The American Society of Civil Engineers (ASCE) recently released its latest series of state infrastructure report cards. The organization and its local chapters grade states on a span of public infrastructure elements ranging from airports and roads to drinking water and solid waste disposal. ASCE's last report was issued in 2011.
While New Hampshire's grades are generally in the C and D range (in line with most other states), there are a few bright spots. For example, twenty-five municipally-owned bridges and 16 state-owned structures were eliminated from the so-called "Red List" since ASCE's 2011 report.
Red list bridges are considered to be structurally deficient or in poor condition and require frequent inspection and maintenance. Of the 3,482 bridges in the state, 13%, or 492 currently fall into the red list category. This compares to 9.1% nationally.
The report states that nearly 80% of all state-owned bridges were constructed prior to 1980. More than 650 of these bridges are over 75 years of age. And between 2010 and 2015, the average age of state-owned bridges increased from 52 to 56 years. A typical bridge design life is 50 years, and therefore, the average bridge in New Hampshire now has reached or exceeded its planned functional life.
The report rates the condition of bridges nationally as C+ with New Hampshire's rated at C-.
Conditions of roads improving
On the roads and highways front, the report notes that New Hampshire has seen an increase in vehicle miles traveled since 2011 and large investments have been made in the Interstate 93 corridor and Spaulding Turnpike.

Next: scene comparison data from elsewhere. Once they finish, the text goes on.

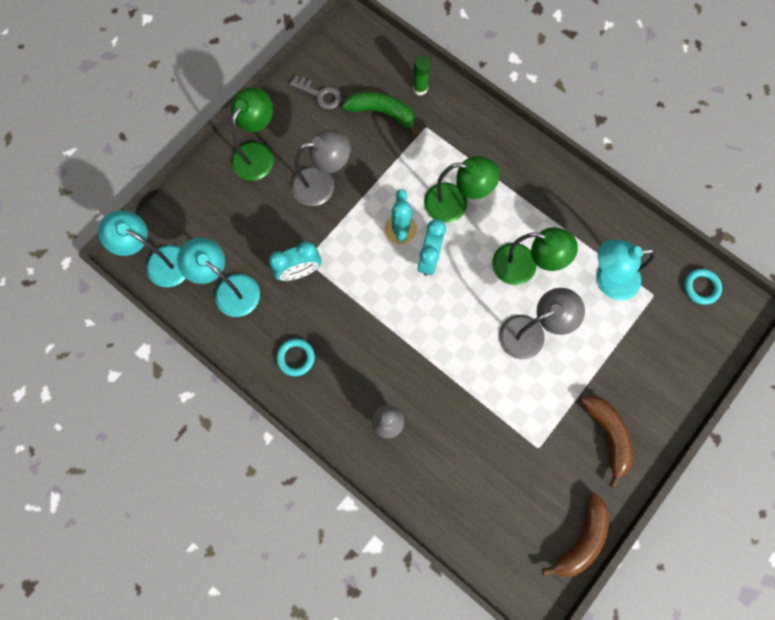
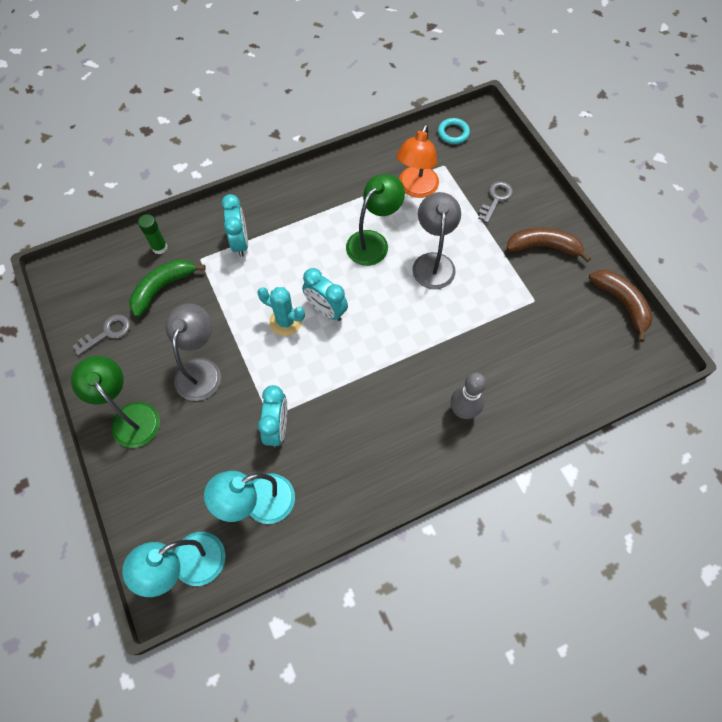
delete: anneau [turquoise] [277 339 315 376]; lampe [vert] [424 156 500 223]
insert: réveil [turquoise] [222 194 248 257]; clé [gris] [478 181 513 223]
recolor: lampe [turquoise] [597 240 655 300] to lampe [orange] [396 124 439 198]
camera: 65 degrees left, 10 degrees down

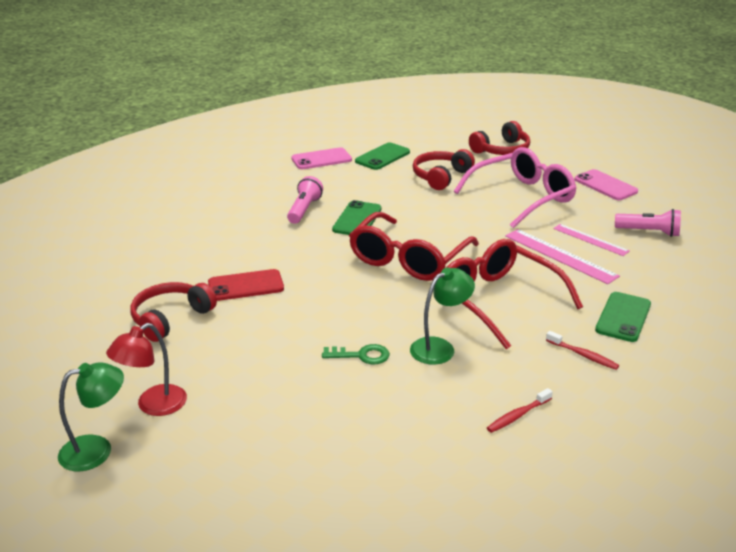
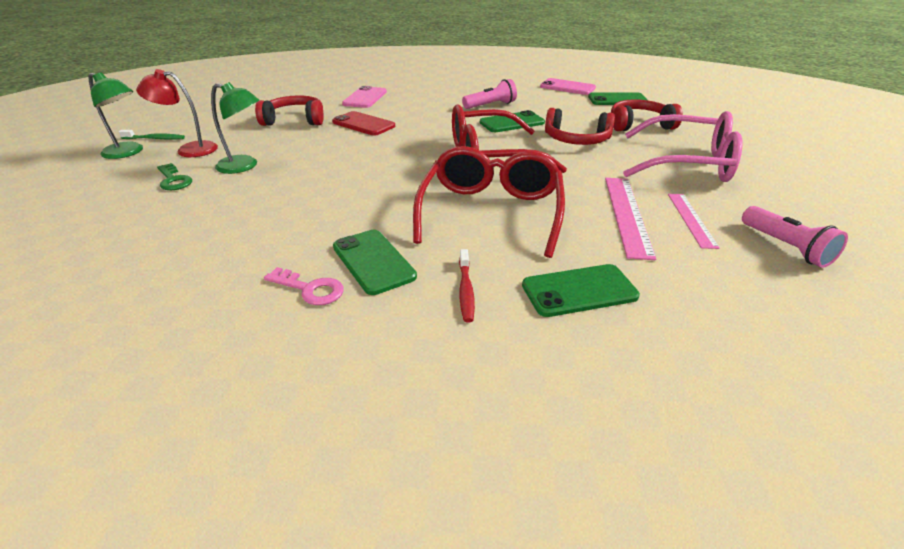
insert: brosse à dents [vert] [119 130 185 140]; téléphone [vert] [333 230 417 295]
move: clé [vert] [322 344 390 364] to [157 163 192 190]; lampe [vert] [410 268 475 364] to [211 82 259 174]; casque audio [rouge] [469 121 530 155] to [545 108 615 145]; téléphone [rose] [574 169 638 200] to [342 86 387 108]
replace: brosse à dents [rouge] [487 388 553 433] to clé [rose] [264 267 344 305]
camera: 50 degrees right, 5 degrees up

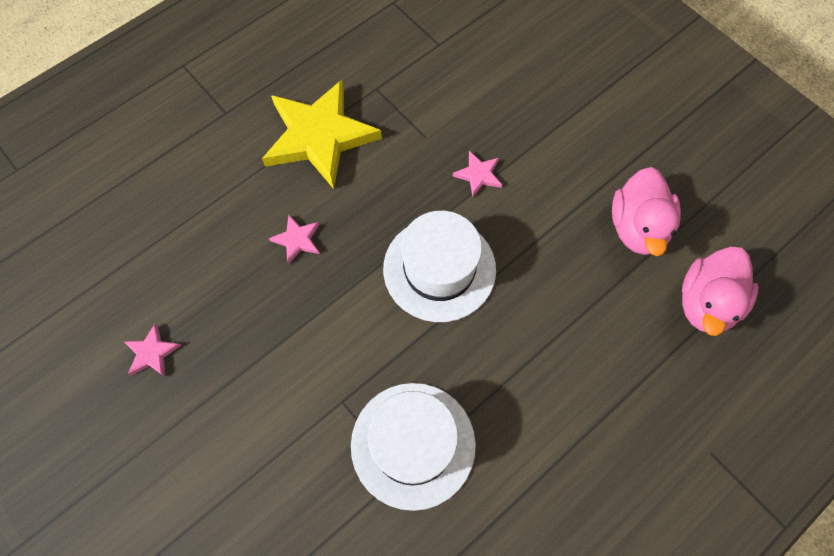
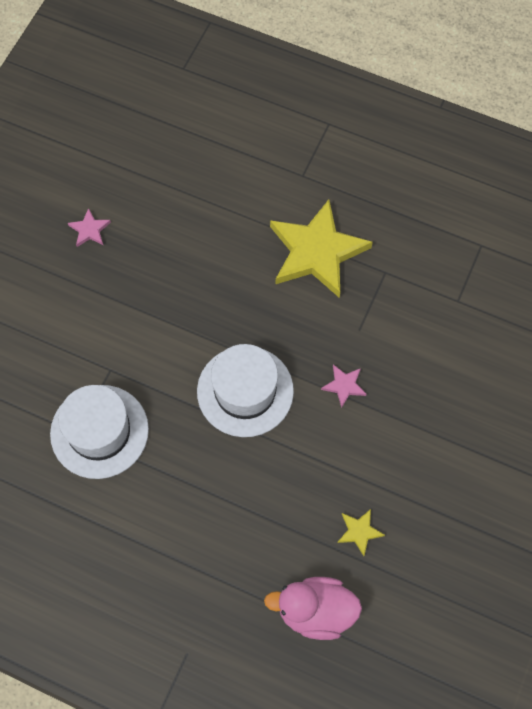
delete: étoile [rose] [269 215 320 264]
replace: canard [rose] [612 167 681 256] to étoile [jaune] [337 509 385 556]
camera: 65 degrees right, 0 degrees up

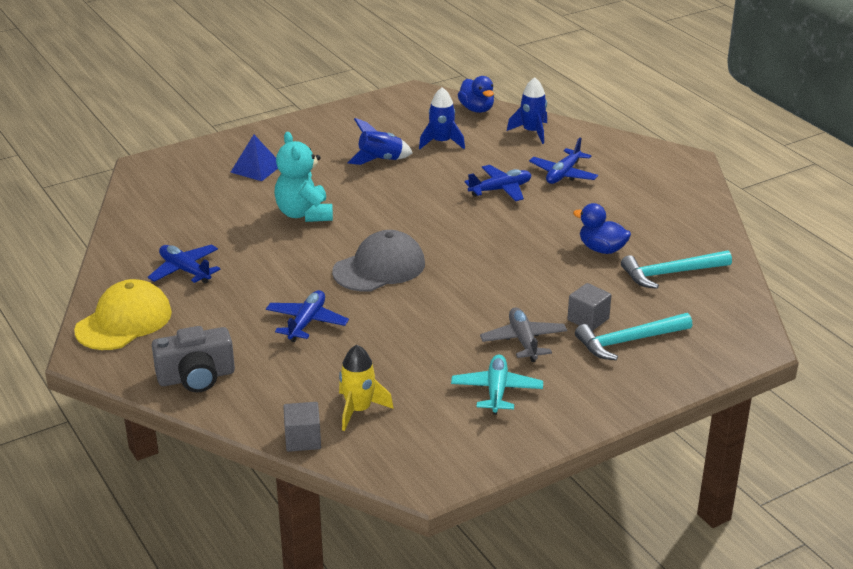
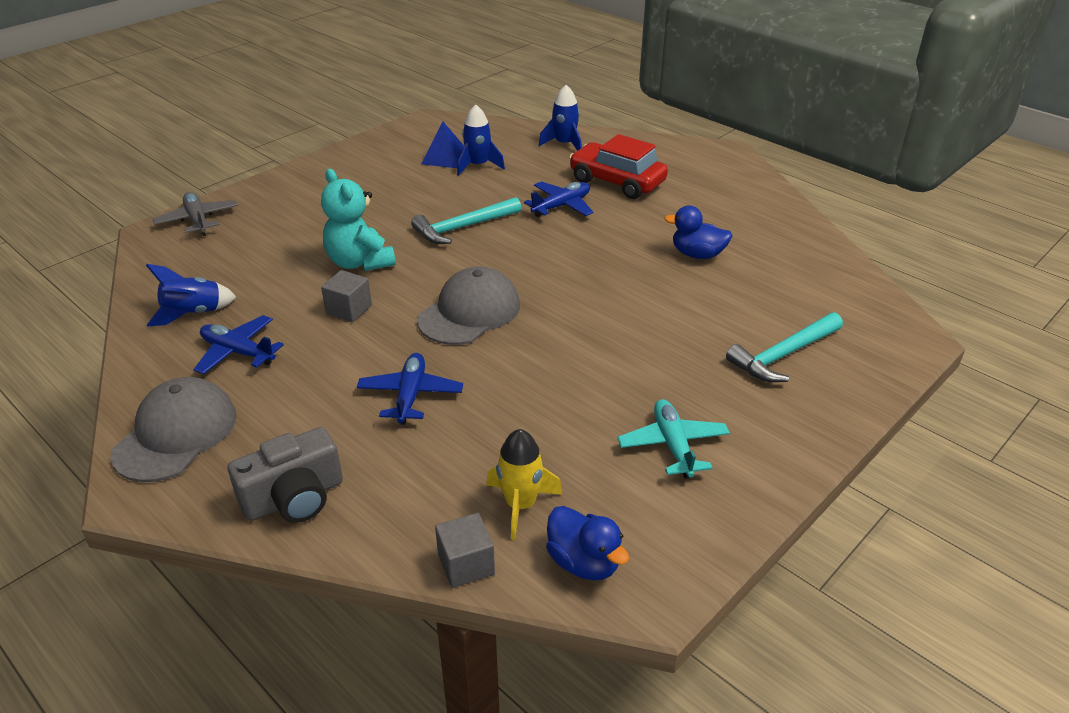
move: pyramide [bleu] [230 135 278 181] to [421 121 465 168]; fusée [bleu] [347 118 413 165] to [146 264 236 327]; canard [bleu] [458 76 494 113] to [546 506 629 580]; avion [gris] [480 307 567 362] to [153 192 238 236]; cube [gris] [567 283 611 331] to [321 270 372 322]; marteau [turquoise] [621 250 732 289] to [411 197 521 244]
replace: avion [bleu] [529 137 598 184] to voiture [rouge] [569 134 668 199]
recolor: casquette [jaune] [74 279 172 350] to casquette [gris] [110 377 236 482]
camera: 15 degrees left, 5 degrees up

Currently 47% of the state's road network (federal, state and municipal) is rated in good condition, 24% in fair condition, 22% in poor condition and 7% in very poor condition --which indicates some improvement since ASCE's last report.
ASCE rates the condition of roads nationally as D, with New Hampshire's rated at C-.
New Hampshire passed a 4.2-cent-per-gallon gas tax increase in 2014, which helps to offset some of the costs from 20 years of deferred investment. However, the report points out that as vehicles become more energy efficient and are able to drive more miles per gallon, gasoline taxes should realistically be increased to keep up with road maintenance and construction.
While not in the report, it should be noted that Governor Sununu proposed using surplus state revenues (after topping off the Rainy Day Fund) to create an "Infrastructure Revitalization Fund" to provide grants to local communities for road, bridge, drinking water and school building costs -- many of the areas that the report indicates that the state needs to address. Both the NH House and Senate also believe the state needs to increase its investment in infrastructure.